BOA VIAGEM

BOA VIAGEM
C 1998 JoJo

I was only four when the event I’m relating took place. My family and I were having a picnic on Boa Viagem beach in Recife, Brazil. The day had been a magical one, filled with discovery and delight. My sister Doreen and I had built numerous sand castles accompanied, as always, by vociferous arguments as to whose castle was better.

It was a hot, tropical day but there was a delightful, scented breeze blowing in from the ocean. The shore was lined with palm trees whose fronds swayed gently, while the waves crashed onto the shore.

Each incoming wave brought with it small crustaceans that were swept up onto the beach. As the wave receded, they would instantly set about burrowing themselves back into the sand. Doreen and I stood at the water’s edge, buckets in hand, looking out for them. As soon as any appeared, we’d drop to our knees and hurriedly dig them out of their burrows and carefully place them in our buckets, along with their companions. Later they’d be cooked on the open fire Father would build, having first sent us out on a mission to pick up all manner of driftwood. These small crustaceans made excellent eating and were served in melted garlic butter which Mother always made a point of bringing to all our beach picnics.
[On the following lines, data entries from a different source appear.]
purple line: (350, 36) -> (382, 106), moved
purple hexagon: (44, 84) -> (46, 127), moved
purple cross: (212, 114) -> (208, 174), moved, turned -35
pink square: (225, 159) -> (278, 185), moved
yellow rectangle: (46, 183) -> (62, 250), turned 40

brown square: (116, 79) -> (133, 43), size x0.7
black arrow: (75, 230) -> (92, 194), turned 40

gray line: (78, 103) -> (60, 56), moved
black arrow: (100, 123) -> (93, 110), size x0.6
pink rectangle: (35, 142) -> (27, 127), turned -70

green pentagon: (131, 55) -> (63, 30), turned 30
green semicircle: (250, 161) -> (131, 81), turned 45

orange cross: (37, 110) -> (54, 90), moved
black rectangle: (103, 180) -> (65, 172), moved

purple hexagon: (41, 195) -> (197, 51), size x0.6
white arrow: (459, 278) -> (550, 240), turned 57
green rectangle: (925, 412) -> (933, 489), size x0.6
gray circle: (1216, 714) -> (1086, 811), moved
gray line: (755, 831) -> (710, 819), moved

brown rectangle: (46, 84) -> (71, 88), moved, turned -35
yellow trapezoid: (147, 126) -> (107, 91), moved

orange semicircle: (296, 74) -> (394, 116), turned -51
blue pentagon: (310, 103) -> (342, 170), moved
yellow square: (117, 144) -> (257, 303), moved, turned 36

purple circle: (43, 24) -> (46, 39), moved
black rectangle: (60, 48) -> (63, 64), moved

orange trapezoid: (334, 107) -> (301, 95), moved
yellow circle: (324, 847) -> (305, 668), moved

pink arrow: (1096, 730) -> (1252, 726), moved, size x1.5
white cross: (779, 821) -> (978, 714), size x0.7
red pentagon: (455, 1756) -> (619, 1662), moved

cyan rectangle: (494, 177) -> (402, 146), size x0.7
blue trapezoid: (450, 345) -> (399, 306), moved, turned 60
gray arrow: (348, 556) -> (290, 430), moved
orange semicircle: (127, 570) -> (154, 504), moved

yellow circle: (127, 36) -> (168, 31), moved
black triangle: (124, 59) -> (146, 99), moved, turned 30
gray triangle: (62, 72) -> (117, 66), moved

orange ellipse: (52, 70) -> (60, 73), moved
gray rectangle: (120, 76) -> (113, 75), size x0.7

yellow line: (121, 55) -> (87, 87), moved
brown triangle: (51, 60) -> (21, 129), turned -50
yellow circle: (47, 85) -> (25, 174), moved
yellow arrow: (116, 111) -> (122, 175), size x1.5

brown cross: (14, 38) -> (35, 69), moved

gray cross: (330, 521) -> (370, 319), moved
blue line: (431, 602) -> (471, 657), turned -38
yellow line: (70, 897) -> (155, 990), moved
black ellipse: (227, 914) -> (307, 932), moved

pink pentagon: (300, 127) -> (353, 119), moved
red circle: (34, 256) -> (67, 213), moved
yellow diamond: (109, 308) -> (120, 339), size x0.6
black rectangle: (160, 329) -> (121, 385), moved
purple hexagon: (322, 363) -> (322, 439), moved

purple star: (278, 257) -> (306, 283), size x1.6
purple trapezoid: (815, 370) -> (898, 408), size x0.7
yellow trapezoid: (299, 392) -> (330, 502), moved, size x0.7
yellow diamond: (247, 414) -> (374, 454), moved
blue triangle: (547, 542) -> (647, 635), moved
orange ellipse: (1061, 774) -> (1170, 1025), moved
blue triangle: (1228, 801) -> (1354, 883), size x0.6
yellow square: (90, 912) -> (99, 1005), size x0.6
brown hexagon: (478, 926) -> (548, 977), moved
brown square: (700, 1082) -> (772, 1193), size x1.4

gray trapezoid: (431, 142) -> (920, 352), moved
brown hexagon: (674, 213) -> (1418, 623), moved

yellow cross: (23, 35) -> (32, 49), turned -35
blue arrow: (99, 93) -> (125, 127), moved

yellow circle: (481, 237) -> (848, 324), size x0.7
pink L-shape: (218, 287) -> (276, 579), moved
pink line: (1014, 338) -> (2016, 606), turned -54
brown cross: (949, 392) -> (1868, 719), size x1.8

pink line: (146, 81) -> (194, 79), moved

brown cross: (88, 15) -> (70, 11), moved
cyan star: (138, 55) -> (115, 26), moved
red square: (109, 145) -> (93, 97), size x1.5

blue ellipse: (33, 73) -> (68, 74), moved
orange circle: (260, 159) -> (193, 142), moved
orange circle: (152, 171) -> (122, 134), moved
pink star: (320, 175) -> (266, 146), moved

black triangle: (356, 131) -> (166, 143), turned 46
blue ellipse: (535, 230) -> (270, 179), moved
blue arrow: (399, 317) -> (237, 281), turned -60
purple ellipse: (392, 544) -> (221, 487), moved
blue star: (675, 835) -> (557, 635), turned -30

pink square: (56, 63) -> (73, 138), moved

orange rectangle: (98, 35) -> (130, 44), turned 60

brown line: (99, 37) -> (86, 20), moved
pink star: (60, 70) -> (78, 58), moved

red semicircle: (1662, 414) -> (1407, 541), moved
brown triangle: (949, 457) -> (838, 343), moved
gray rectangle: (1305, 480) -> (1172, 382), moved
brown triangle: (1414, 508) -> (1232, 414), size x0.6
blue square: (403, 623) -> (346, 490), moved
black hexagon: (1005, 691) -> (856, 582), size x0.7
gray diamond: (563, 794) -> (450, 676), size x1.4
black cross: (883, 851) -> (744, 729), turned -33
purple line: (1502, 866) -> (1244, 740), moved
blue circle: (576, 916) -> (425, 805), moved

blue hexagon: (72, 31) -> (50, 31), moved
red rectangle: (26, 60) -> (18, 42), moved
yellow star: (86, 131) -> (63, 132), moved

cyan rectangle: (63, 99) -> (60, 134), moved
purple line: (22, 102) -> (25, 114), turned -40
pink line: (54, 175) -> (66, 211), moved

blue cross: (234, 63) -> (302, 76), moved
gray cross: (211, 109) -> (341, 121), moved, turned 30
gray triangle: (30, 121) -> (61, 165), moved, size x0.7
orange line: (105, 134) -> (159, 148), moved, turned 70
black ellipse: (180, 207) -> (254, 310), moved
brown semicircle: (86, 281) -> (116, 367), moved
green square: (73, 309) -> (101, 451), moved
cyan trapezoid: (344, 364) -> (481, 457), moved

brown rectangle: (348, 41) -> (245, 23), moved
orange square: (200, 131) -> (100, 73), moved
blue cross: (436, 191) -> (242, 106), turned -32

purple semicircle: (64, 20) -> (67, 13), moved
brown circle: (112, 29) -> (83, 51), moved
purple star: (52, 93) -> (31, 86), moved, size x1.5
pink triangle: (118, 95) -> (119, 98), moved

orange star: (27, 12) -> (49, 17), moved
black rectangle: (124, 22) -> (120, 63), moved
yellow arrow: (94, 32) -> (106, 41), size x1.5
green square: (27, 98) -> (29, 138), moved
We ate at 5.30. The food seemed to taste so much better on Boa Viagem than it did at home. Being out in the fresh air all day, frolicking on the beach and engaging in so many activities always put a keen edge to our appetites.

Recife is located a few degrees south of the Equator, so the sun always sets promptly at 6.00 p.m. As darkness fell, we sat around the camp fire, singing songs. Doreen and I carried the melodies, while Mother sang contralto and Dad improvised a rich bass.

After darkness had set in, we were to behold a sight of such astonishing beauty and perfection that it became indelibly imprinted in my mind and can never be forgotten.

The moon was full that night, and it rose over the crystal clear horizon like a huge, majestic golden ball. From where we were sitting, it was framed on both sides by imperial palms. Just as it was halfway up over the horizon, as if on cue, a small fishing boat sailed directly in front of it, and was instantly bathed by the vividly bright moonlight.

The fishing boats in Northeastern Brazil are called jangadas and the brave fishermen who sail them, jangadeiros. They consist of balsa wood logs, lashed together with rope to form a raft. There is just one mainsail which is secured to a flexible bent bamboo mast that has a boom attached to it. The mast is threaded through a hole in a secured platform at the front of the raft.

Jangadas are steered by a single large oar held by the navigator, who stands at the stern of the raft. When the balsa wood is dry, the Jangada is so light it can be carried into the water by just two men. However, at the end of a fishing trip, the wood is waterlogged and heavy. The fishermen remove it from the water by placing horizontal logs underneath it, rolling it up onto the beach where it can dry out before the next day’s fishing.

A great many jangadeiros lose their lives because there is nothing to protect them from being swept off their tiny rafts when they run into a bad storm at sea.

As the jangada slowly sailed by, the jangadeiros were clearly visible, standing on the raft, laughing and talking to each other. In the hushed silence of the night, their voices drifted across the water, clear as a bell.

Although I was only four, I was dumbstruck by the extraordinary tableau I saw before me. It was perfect in every detail and when it was over, my heart ached with a sense of loss because I knew I’d never see anything remotely as beautiful again.